What is needed –
Recast every line of the records below as a JSON list of strings, one string per line, skipping blank lines. Leave out the picture lines.

=== Data shown ===

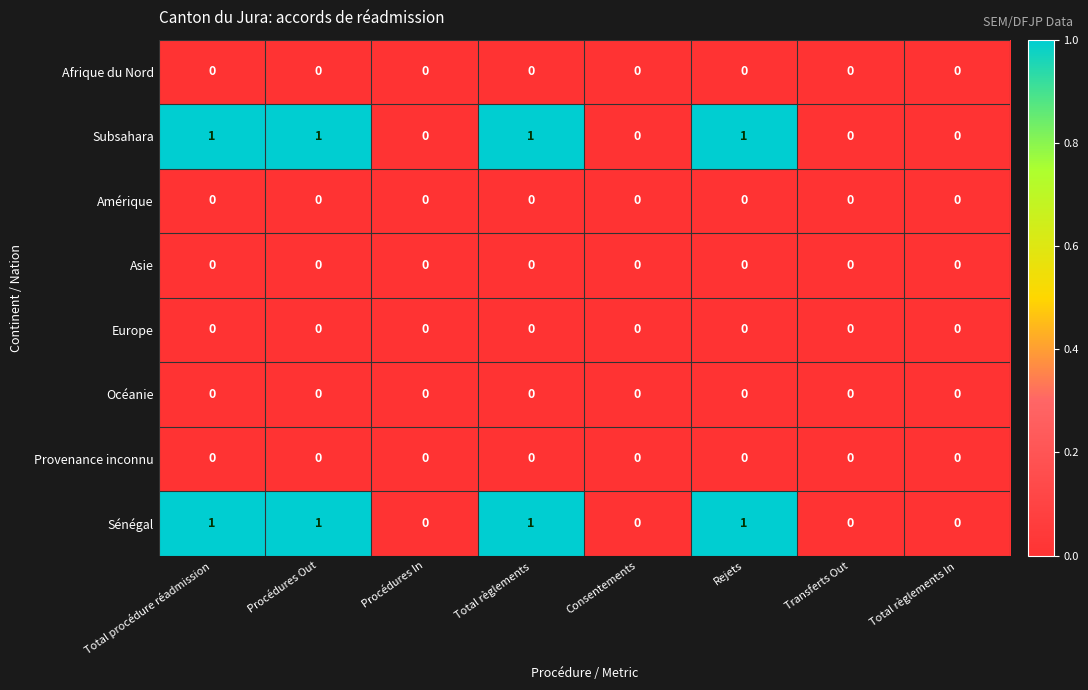

The Amérique series shows 0 at Rejets. True or false?

True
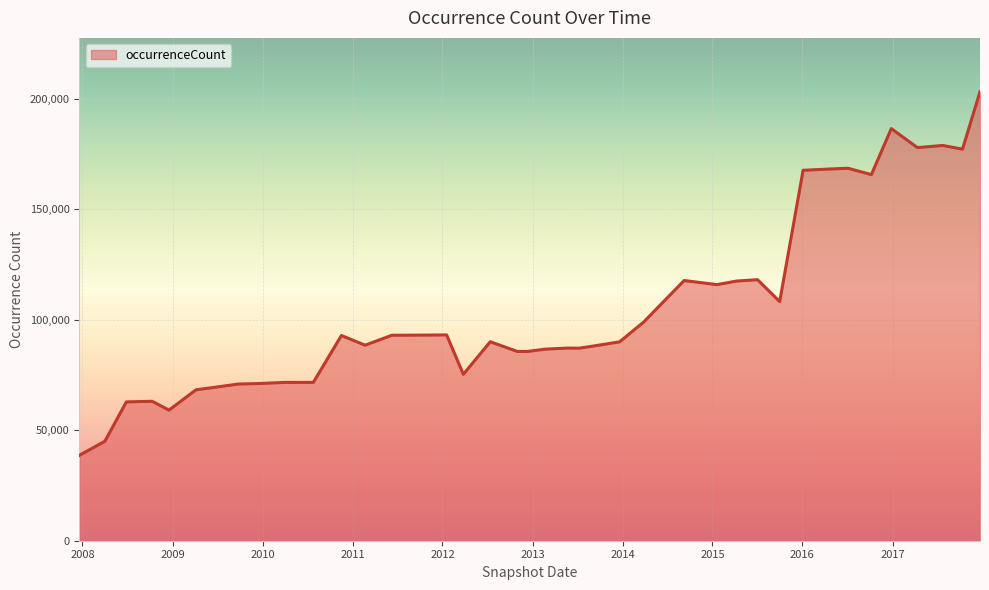

What is the difference between the maximum and minimum values?

164549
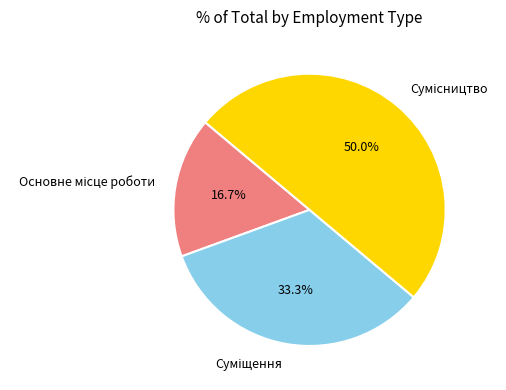

What is the change in value from Основне місце роботи to Сумісництво?

+2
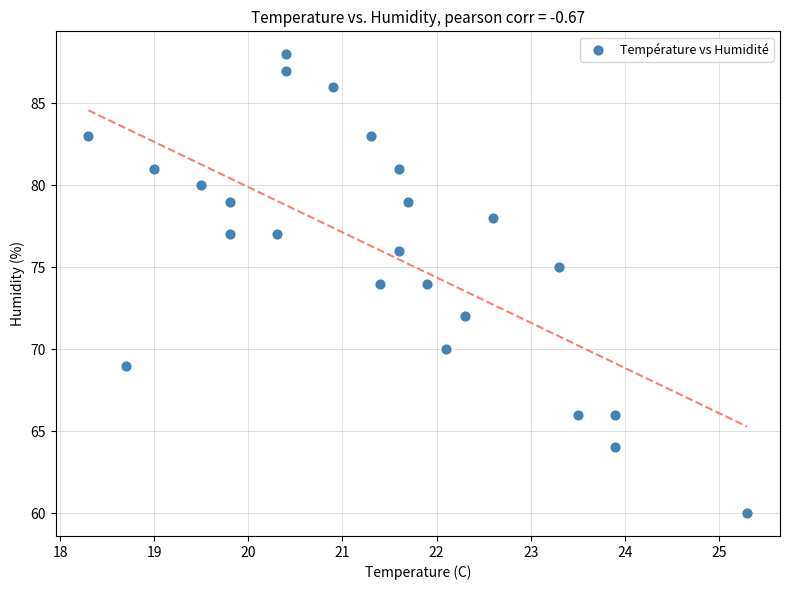

What is the range of Y values (max minus min)?

28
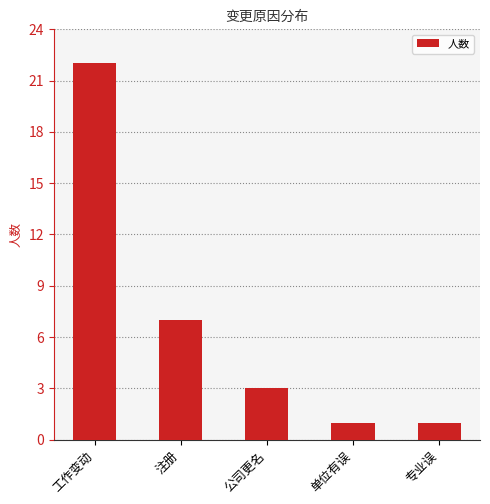

What is the ratio of the value at 工作变动 to the value at 单位有误?

22.0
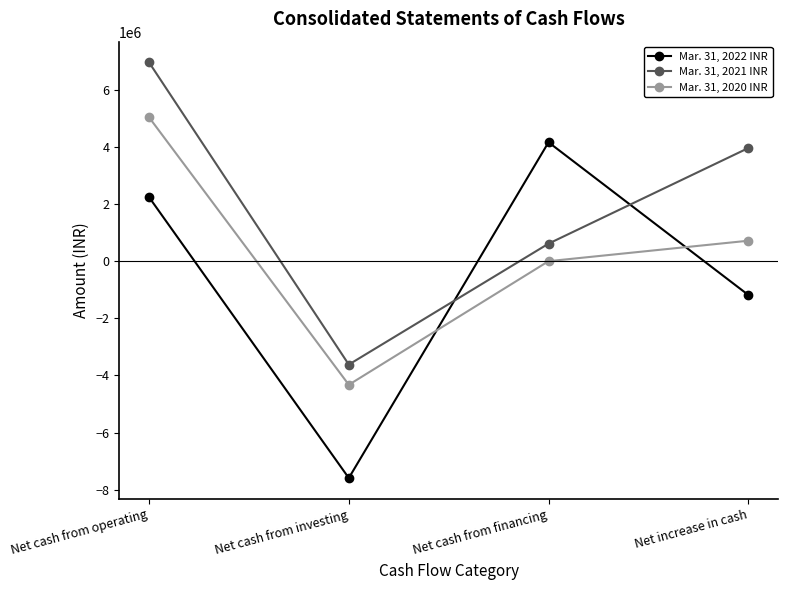

Is the value of Mar. 31, 2022 INR at Net cash from operating greater than the value of Mar. 31, 2021 INR at Net cash from operating?

No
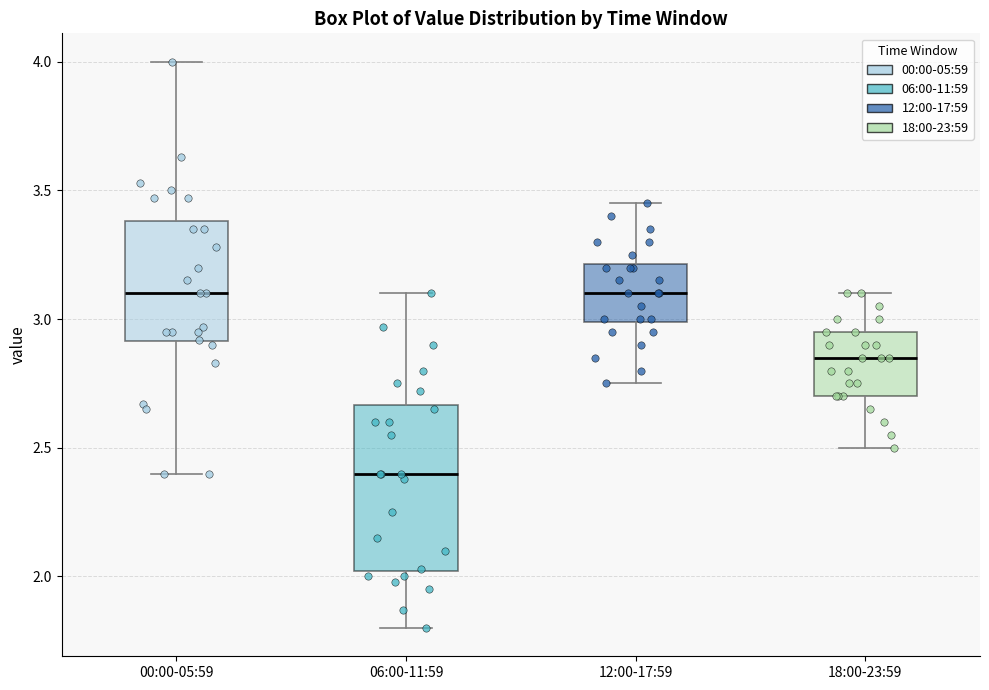

Reading left to right, transcribe this box plot: for each box, give where its median line is, the range the box spans, and where its two whiskers end, as read against the y-axis. The values are not printed on the chart, so give them approximately, as read against the axis.

00:00-05:59: median 3.10, box 2.90 to 3.40, whiskers 2.40 to 4.00
06:00-11:59: median 2.40, box 2.00 to 2.65, whiskers 1.80 to 3.10
12:00-17:59: median 3.10, box 3.00 to 3.20, whiskers 2.75 to 3.45
18:00-23:59: median 2.85, box 2.70 to 2.95, whiskers 2.50 to 3.10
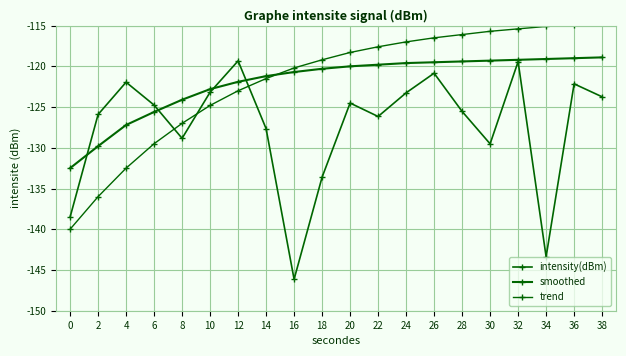

How many series are shown in this chart?

3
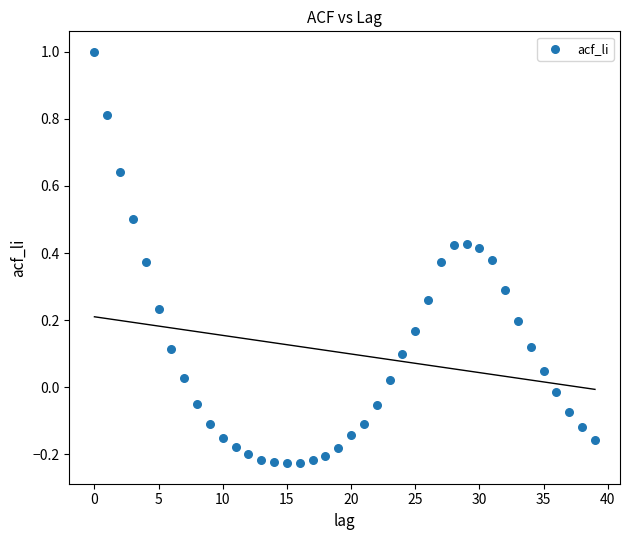

What is the range of Y values (max minus min)?

1.2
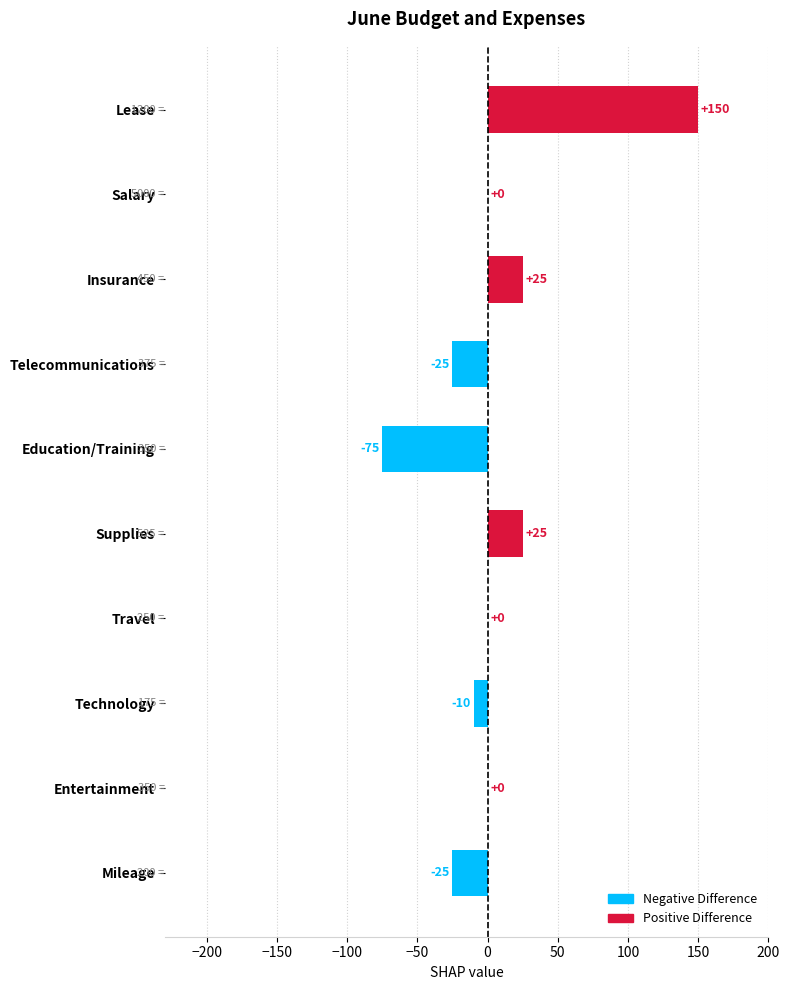

At how many categories does at least one series exceed 120?

1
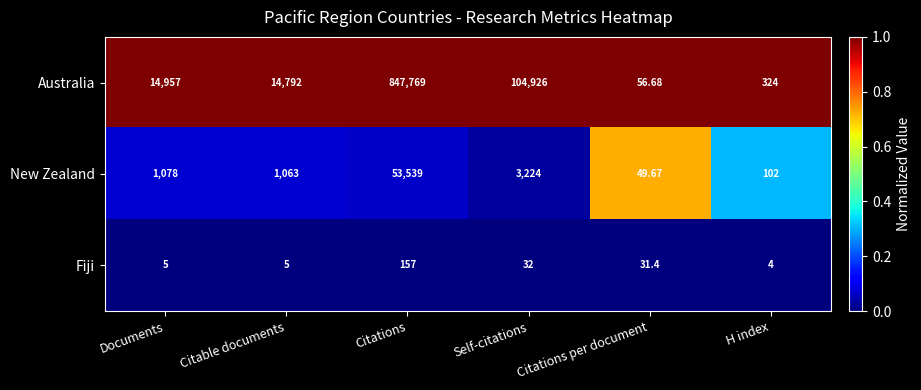

Which series has the largest total across all categories?

Australia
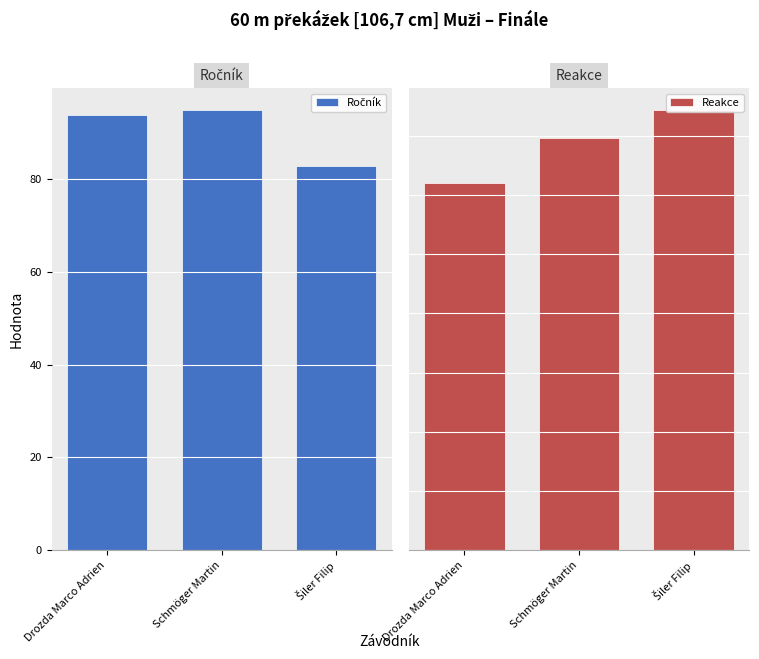

What is the minimum value for Reakce?

0.2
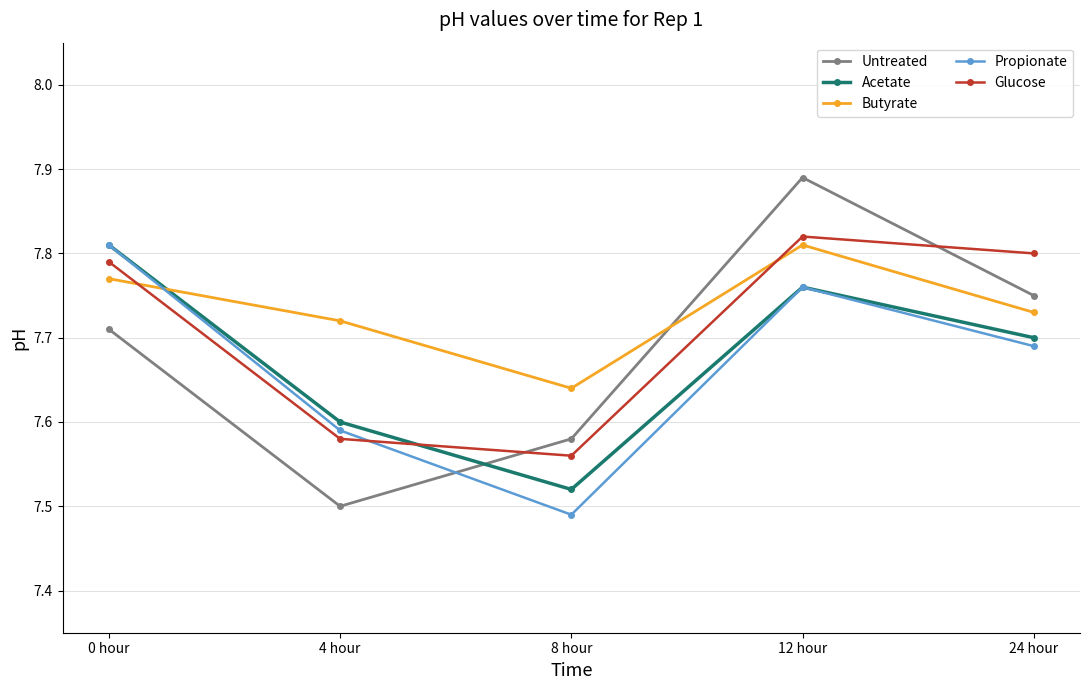

Which series ends up on top after the final intersection of Propionate and Butyrate?

Butyrate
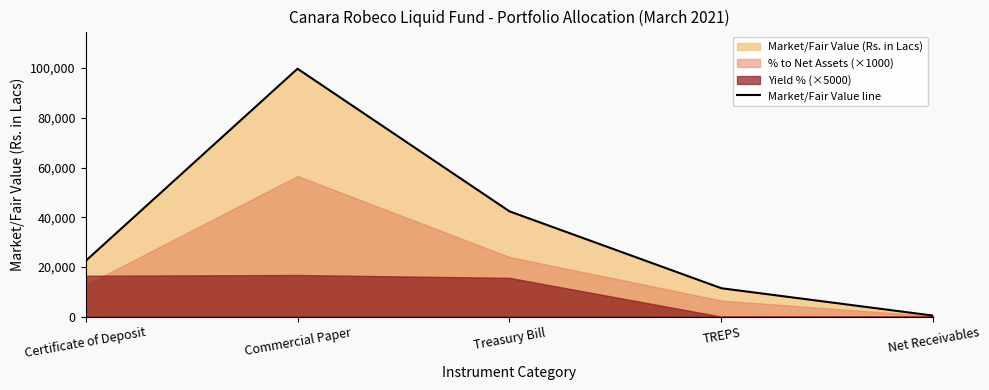

The chart shows a value of 24693.8 at Treasury Bill. True or false?

False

===

Task output –
[
  "The Amérique series shows 0 at Rejets. True or false?",
  "True",
  "What is the difference between the maximum and minimum values?",
  "164549",
  "What is the change in value from Основне місце роботи to Сумісництво?",
  "+2",
  "What is the range of Y values (max minus min)?",
  "28",
  "What is the ratio of the value at 工作变动 to the value at 单位有误?",
  "22.0",
  "Is the value of Mar. 31, 2022 INR at Net cash from operating greater than the value of Mar. 31, 2021 INR at Net cash from operating?",
  "No",
  "Reading left to right, transcribe this box plot: for each box, give where its median line is, the range the box spans, and where its two whiskers end, as read against the y-axis. The values are not printed on the chart, so give them approximately, as read against the axis.",
  "00:00-05:59: median 3.10, box 2.90 to 3.40, whiskers 2.40 to 4.00",
  "06:00-11:59: median 2.40, box 2.00 to 2.65, whiskers 1.80 to 3.10",
  "12:00-17:59: median 3.10, box 3.00 to 3.20, whiskers 2.75 to 3.45",
  "18:00-23:59: median 2.85, box 2.70 to 2.95, whiskers 2.50 to 3.10",
  "How many series are shown in this chart?",
  "3",
  "What is the range of Y values (max minus min)?",
  "1.2",
  "At how many categories does at least one series exceed 120?",
  "1",
  "Which series has the largest total across all categories?",
  "Australia",
  "What is the minimum value for Reakce?",
  "0.2",
  "Which series ends up on top after the final intersection of Propionate and Butyrate?",
  "Butyrate",
  "The chart shows a value of 24693.8 at Treasury Bill. True or false?",
  "False"
]